A new international prize for girls' and women's education, financed by the Chinese government, was launched in 2015. What are its objectives?
The UNESCO Prize for Girls’ and Women’s Education proposed and sponsored by the Chinese government is the first and currently the only prize UNESCO has established in this field. The aim is to encourage more people to be part of this endeavour by rewarding those individuals and institutions who make outstanding contributions to girls’ and women’s education. At the first awards ceremony in Beijing in 2016, I met with the laureates from Indonesia and Zimbabwe. They and the institutions they represent have done many concrete things to promote women’s education, which is truly admirable. It is they and many others as devoted and hard-working as them who have made our world a better place. I wish to pay high tribute and express deep appreciation to them.
What does it mean to you to be a teacher?
China has a long tradition of respecting teachers and valuing education. Han Yu, a famous writer in the Tang Dynasty (618-907) reckoned that a teacher’s duty was to “pass on knowledge to students, teach them how to live and answer their questions”. For students, a good teacher helps them find the right path in life by not only imparting knowledge and ideas, but also inspiring wisdom and passion. For society, a good teacher sows the seed of kindness, integrity and peace. I believe it is important for a teacher to keep learning, stay creative and constantly improve his or her competence. A good teacher should have the ability to cultivate a wholesome personality and build sound character within the students through the power of virtue, culture and art. It is important to respect the students, be accommodating and understanding to them and teach by example, so that the students will learn to be kind, tolerant and generous, thus preparing them well to serve society in the future.
China has emerged as a champion of the Global Education First Initiative. Which aspects of the Chinese educational policy do you consider the most important?

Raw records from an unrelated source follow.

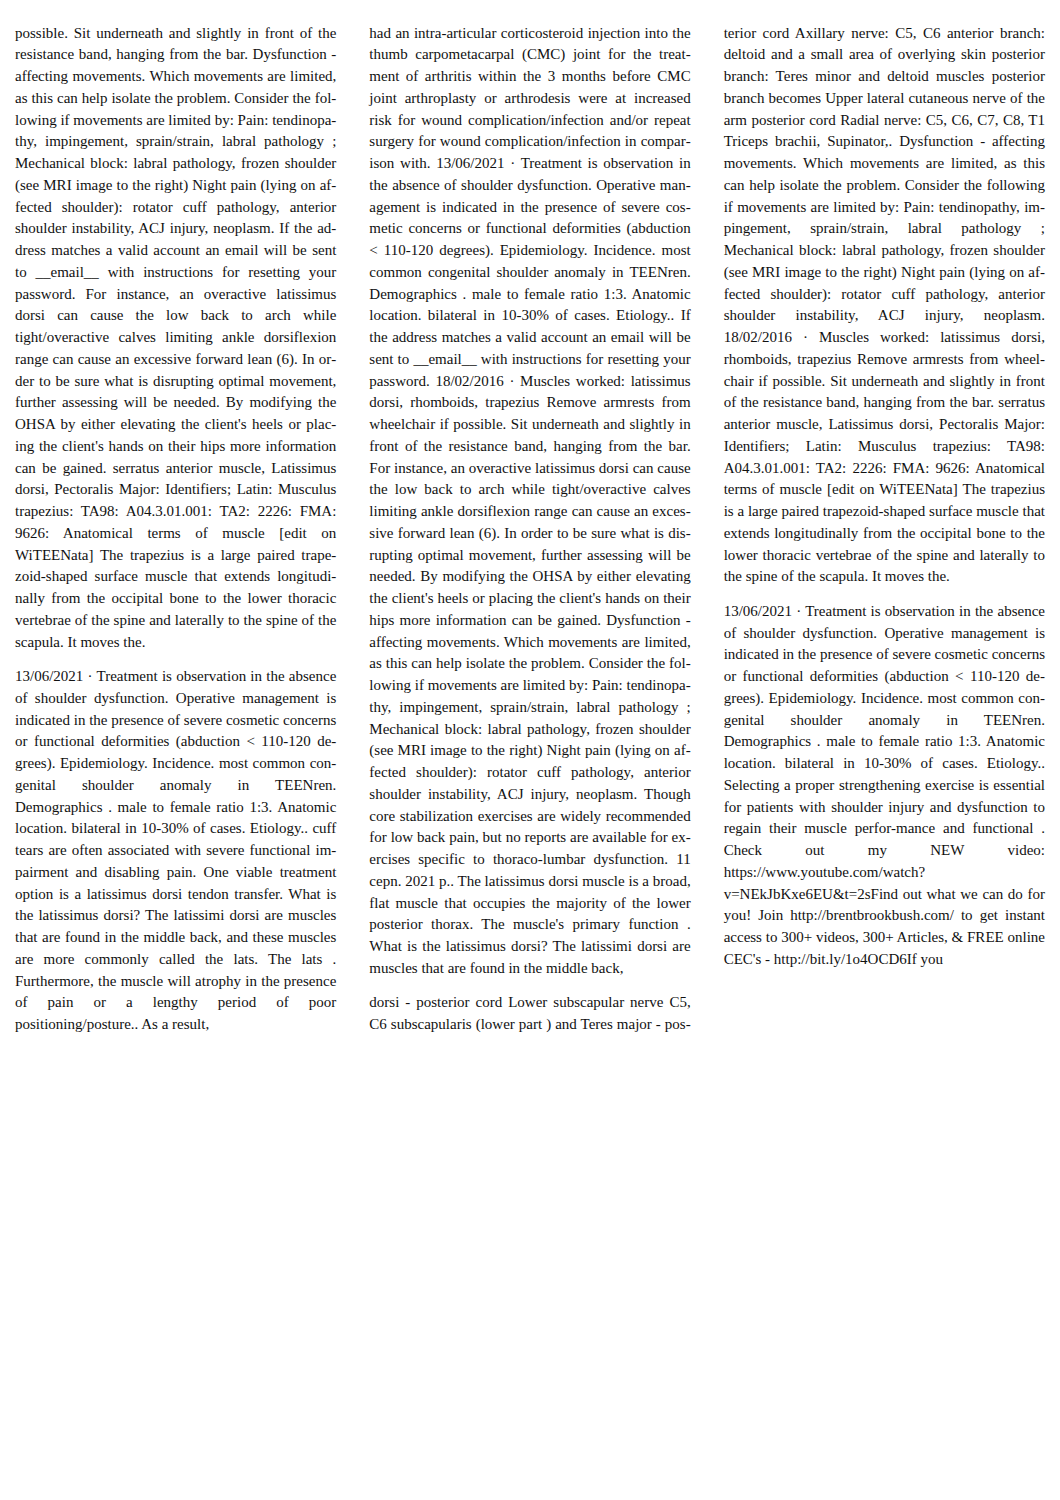possible. Sit underneath and slightly in front of the resistance band, hanging from the bar. Dysfunction - affecting movements. Which movements are limited, as this can help isolate the problem. Consider the following if movements are limited by: Pain: tendinopathy, impingement, sprain/strain, labral pathology ; Mechanical block: labral pathology, frozen shoulder (see MRI image to the right) Night pain (lying on affected shoulder): rotator cuff pathology, anterior shoulder instability, ACJ injury, neoplasm. If the address matches a valid account an email will be sent to __email__ with instructions for resetting your password. For instance, an overactive latissimus dorsi can cause the low back to arch while tight/overactive calves limiting ankle dorsiflexion range can cause an excessive forward lean (6). In order to be sure what is disrupting optimal movement, further assessing will be needed. By modifying the OHSA by either elevating the client's heels or placing the client's hands on their hips more information can be gained. serratus anterior muscle, Latissimus dorsi, Pectoralis Major: Identifiers; Latin: Musculus trapezius: TA98: A04.3.01.001: TA2: 2226: FMA: 9626: Anatomical terms of muscle [edit on WiTEENata] The trapezius is a large paired trapezoid-shaped surface muscle that extends longitudinally from the occipital bone to the lower thoracic vertebrae of the spine and laterally to the spine of the scapula. It moves the.
13/06/2021 · Treatment is observation in the absence of shoulder dysfunction. Operative management is indicated in the presence of severe cosmetic concerns or functional deformities (abduction < 110-120 degrees). Epidemiology. Incidence. most common congenital shoulder anomaly in TEENren. Demographics . male to female ratio 1:3. Anatomic location. bilateral in 10-30% of cases. Etiology.. cuff tears are often associated with severe functional impairment and disabling pain. One viable treatment option is a latissimus dorsi tendon transfer. What is the latissimus dorsi? The latissimi dorsi are muscles that are found in the middle back, and these muscles are more commonly called the lats. The lats . Furthermore, the muscle will atrophy in the presence of pain or a lengthy period of poor positioning/posture.. As a result,
had an intra-articular corticosteroid injection into the thumb carpometacarpal (CMC) joint for the treatment of arthritis within the 3 months before CMC joint arthroplasty or arthrodesis were at increased risk for wound complication/infection and/or repeat surgery for wound complication/infection in comparison with. 13/06/2021 · Treatment is observation in the absence of shoulder dysfunction. Operative management is indicated in the presence of severe cosmetic concerns or functional deformities (abduction < 110-120 degrees). Epidemiology. Incidence. most common congenital shoulder anomaly in TEENren. Demographics . male to female ratio 1:3. Anatomic location. bilateral in 10-30% of cases. Etiology.. If the address matches a valid account an email will be sent to __email__ with instructions for resetting your password. 18/02/2016 · Muscles worked: latissimus dorsi, rhomboids, trapezius Remove armrests from wheelchair if possible. Sit underneath and slightly in front of the resistance band, hanging from the bar. For instance, an overactive latissimus dorsi can cause the low back to arch while tight/overactive calves limiting ankle dorsiflexion range can cause an excessive forward lean (6). In order to be sure what is disrupting optimal movement, further assessing will be needed. By modifying the OHSA by either elevating the client's heels or placing the client's hands on their hips more information can be gained. Dysfunction - affecting movements. Which movements are limited, as this can help isolate the problem. Consider the following if movements are limited by: Pain: tendinopathy, impingement, sprain/strain, labral pathology ; Mechanical block: labral pathology, frozen shoulder (see MRI image to the right) Night pain (lying on affected shoulder): rotator cuff pathology, anterior shoulder instability, ACJ injury, neoplasm. Though core stabilization exercises are widely recommended for low back pain, but no reports are available for exercises specific to thoraco-lumbar dysfunction. 11 cepn. 2021 p.. The latissimus dorsi muscle is a broad, flat muscle that occupies the majority of the lower posterior thorax. The muscle's primary function . What is the latissimus dorsi? The latissimi dorsi are muscles that are found in the middle back,
dorsi - posterior cord Lower subscapular nerve C5, C6 subscapularis (lower part ) and Teres major - posterior cord Axillary nerve: C5, C6 anterior branch: deltoid and a small area of overlying skin posterior branch: Teres minor and deltoid muscles posterior branch becomes Upper lateral cutaneous nerve of the arm posterior cord Radial nerve: C5, C6, C7, C8, T1 Triceps brachii, Supinator,. Dysfunction - affecting movements. Which movements are limited, as this can help isolate the problem. Consider the following if movements are limited by: Pain: tendinopathy, impingement, sprain/strain, labral pathology ; Mechanical block: labral pathology, frozen shoulder (see MRI image to the right) Night pain (lying on affected shoulder): rotator cuff pathology, anterior shoulder instability, ACJ injury, neoplasm. 18/02/2016 · Muscles worked: latissimus dorsi, rhomboids, trapezius Remove armrests from wheelchair if possible. Sit underneath and slightly in front of the resistance band, hanging from the bar. serratus anterior muscle, Latissimus dorsi, Pectoralis Major: Identifiers; Latin: Musculus trapezius: TA98: A04.3.01.001: TA2: 2226: FMA: 9626: Anatomical terms of muscle [edit on WiTEENata] The trapezius is a large paired trapezoid-shaped surface muscle that extends longitudinally from the occipital bone to the lower thoracic vertebrae of the spine and laterally to the spine of the scapula. It moves the.
13/06/2021 · Treatment is observation in the absence of shoulder dysfunction. Operative management is indicated in the presence of severe cosmetic concerns or functional deformities (abduction < 110-120 degrees). Epidemiology. Incidence. most common congenital shoulder anomaly in TEENren. Demographics . male to female ratio 1:3. Anatomic location. bilateral in 10-30% of cases. Etiology.. Selecting a proper strengthening exercise is essential for patients with shoulder injury and dysfunction to regain their muscle perfor-mance and functional . Check out my NEW video: https://www.youtube.com/watch?v=NEkJbKxe6EU&t=2sFind out what we can do for you! Join http://brentbrookbush.com/ to get instant access to 300+ videos, 300+ Articles, & FREE online CEC's - http://bit.ly/1o4OCD6If you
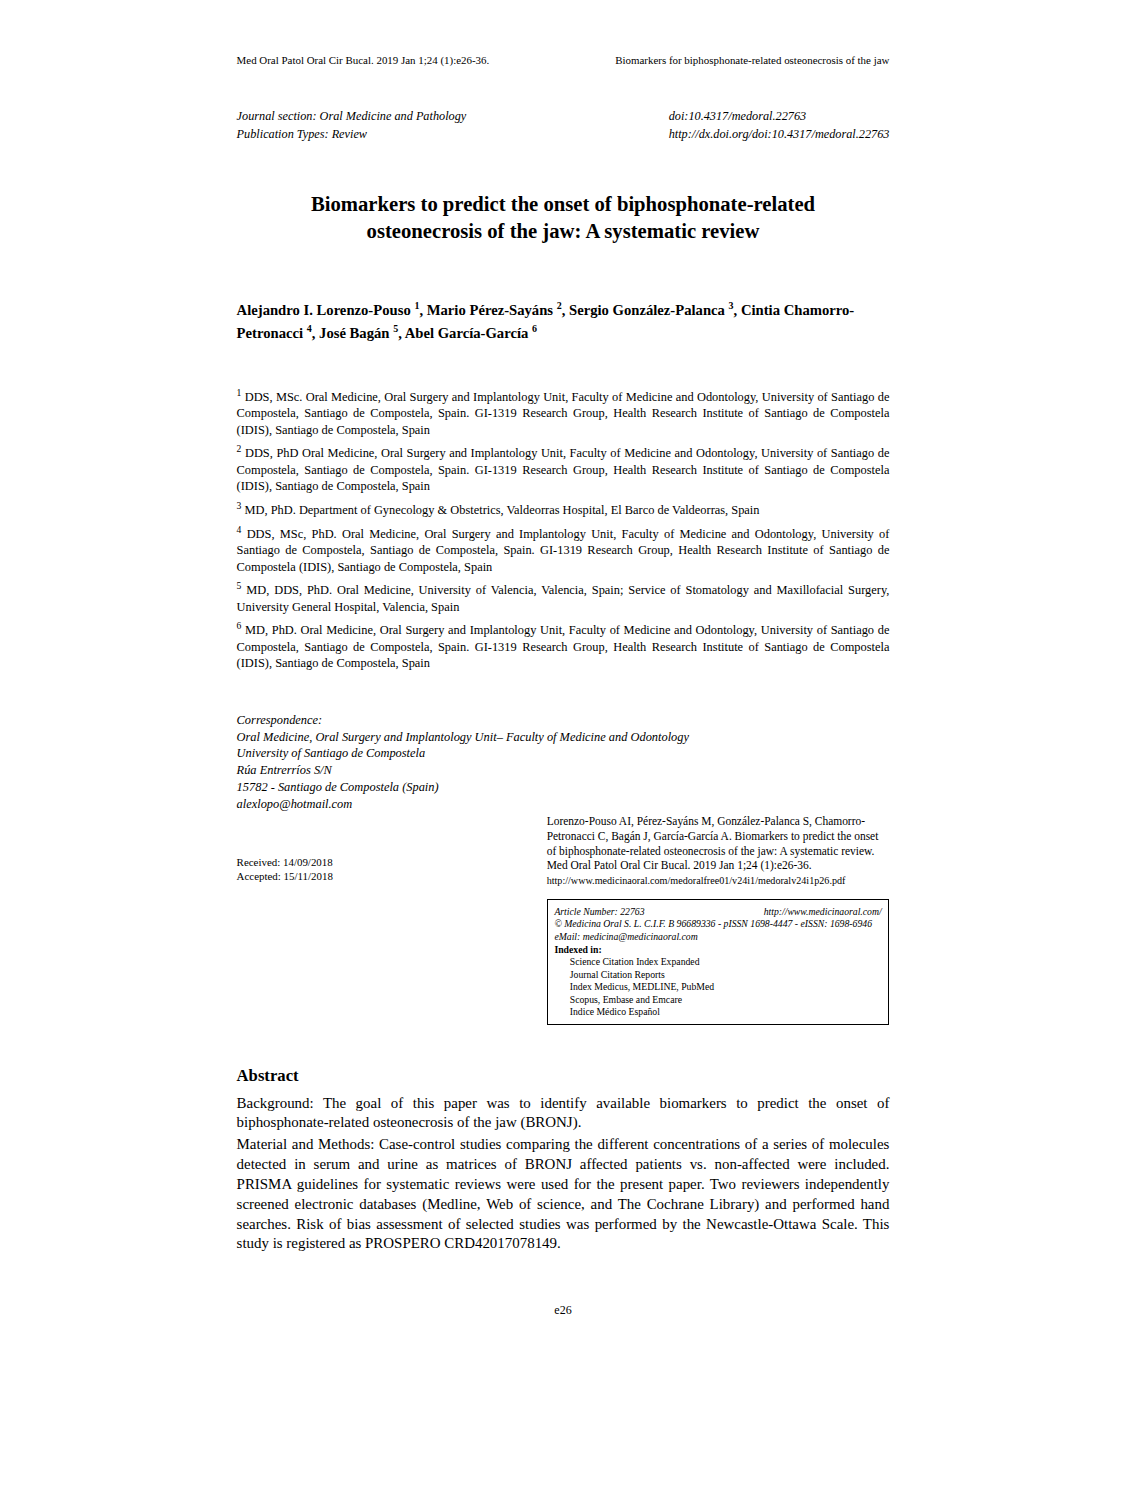Med Oral Patol Oral Cir Bucal. 2019 Jan 1;24 (1):e26-36.
Biomarkers for biphosphonate-related osteonecrosis of the jaw
Journal section: Oral Medicine and Pathology
Publication Types: Review
doi:10.4317/medoral.22763
http://dx.doi.org/doi:10.4317/medoral.22763
Biomarkers to predict the onset of biphosphonate-related
osteonecrosis of the jaw: A systematic review
Alejandro I. Lorenzo-Pouso 1, Mario Pérez-Sayáns 2, Sergio González-Palanca 3, Cintia Chamorro-Petronacci 4, José Bagán 5, Abel García-García 6
1 DDS, MSc. Oral Medicine, Oral Surgery and Implantology Unit, Faculty of Medicine and Odontology, University of Santiago de Compostela, Santiago de Compostela, Spain. GI-1319 Research Group, Health Research Institute of Santiago de Compostela (IDIS), Santiago de Compostela, Spain
2 DDS, PhD Oral Medicine, Oral Surgery and Implantology Unit, Faculty of Medicine and Odontology, University of Santiago de Compostela, Santiago de Compostela, Spain. GI-1319 Research Group, Health Research Institute of Santiago de Compostela (IDIS), Santiago de Compostela, Spain
3 MD, PhD. Department of Gynecology & Obstetrics, Valdeorras Hospital, El Barco de Valdeorras, Spain
4 DDS, MSc, PhD. Oral Medicine, Oral Surgery and Implantology Unit, Faculty of Medicine and Odontology, University of Santiago de Compostela, Santiago de Compostela, Spain. GI-1319 Research Group, Health Research Institute of Santiago de Compostela (IDIS), Santiago de Compostela, Spain
5 MD, DDS, PhD. Oral Medicine, University of Valencia, Valencia, Spain; Service of Stomatology and Maxillofacial Surgery, University General Hospital, Valencia, Spain
6 MD, PhD. Oral Medicine, Oral Surgery and Implantology Unit, Faculty of Medicine and Odontology, University of Santiago de Compostela, Santiago de Compostela, Spain. GI-1319 Research Group, Health Research Institute of Santiago de Compostela (IDIS), Santiago de Compostela, Spain
Correspondence:
Oral Medicine, Oral Surgery and Implantology Unit– Faculty of Medicine and Odontology
University of Santiago de Compostela
Rúa Entrerríos S/N
15782 - Santiago de Compostela (Spain)
alexlopo@hotmail.com
Received: 14/09/2018
Accepted: 15/11/2018
Lorenzo-Pouso AI, Pérez-Sayáns M, González-Palanca S, Chamorro-Petronacci C, Bagán J, García-García A. Biomarkers to predict the onset of biphosphonate-related osteonecrosis of the jaw: A systematic review. Med Oral Patol Oral Cir Bucal. 2019 Jan 1;24 (1):e26-36.
http://www.medicinaoral.com/medoralfree01/v24i1/medoralv24i1p26.pdf
Article Number: 22763 http://www.medicinaoral.com/
© Medicina Oral S. L. C.I.F. B 96689336 - pISSN 1698-4447 - eISSN: 1698-6946
eMail: medicina@medicinaoral.com
Indexed in:
Science Citation Index Expanded
Journal Citation Reports
Index Medicus, MEDLINE, PubMed
Scopus, Embase and Emcare
Indice Médico Español
Abstract
Background: The goal of this paper was to identify available biomarkers to predict the onset of biphosphonate-related osteonecrosis of the jaw (BRONJ).
Material and Methods: Case-control studies comparing the different concentrations of a series of molecules detected in serum and urine as matrices of BRONJ affected patients vs. non-affected were included. PRISMA guidelines for systematic reviews were used for the present paper. Two reviewers independently screened electronic databases (Medline, Web of science, and The Cochrane Library) and performed hand searches. Risk of bias assessment of selected studies was performed by the Newcastle-Ottawa Scale. This study is registered as PROSPERO CRD42017078149.
e26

In China, promoting education equality and ensuring equal access to education for all is a basic national policy. By adopting laws and policies as well as such measures as providing funding for students in difficulty and school feeding programmes, China ensures the right of girls and women to education. China has issued the National Education for All Action Plan (2001-2015) and monitors its progress in typical localities. Every five years, China issues separate national outlines for women’s and children’s development, setting the goal of ensuring equal rights for women in health, education and economic development by 2020, as well as the steps towards this goal. The government has made it clear that in all its education-related work, gender equality must be ensured so that women and girls have equal rights and opportunities in education and move on to receive higher levels of education. China has met the MDG [Millennium Development Goals] on gender equality in education. The ability of Chinese women to determine their own fate and participate in development has been notably enhanced.
China has also actively expanded external cooperation and assistance in education. In 2015, at the Global Leaders’ Meeting on Gender Equality and Women’s Empowerment, President Xi Jinping pledged $10 million for the implementation of the Beijing Declaration and its Platform for Action and the realization of the related goals in the 2030 Agenda for Sustainable Development. China has also supported other developing countries in eliminating illiteracy and promoting teachers’ training and girls' and women's education by setting up a fund and prizes with UNESCO.
I will fulfill my duty as Special Envoy and support UNESCO’s efforts to promote girls' and women’s education worldwide. I will spare no effort in advancing this noble cause.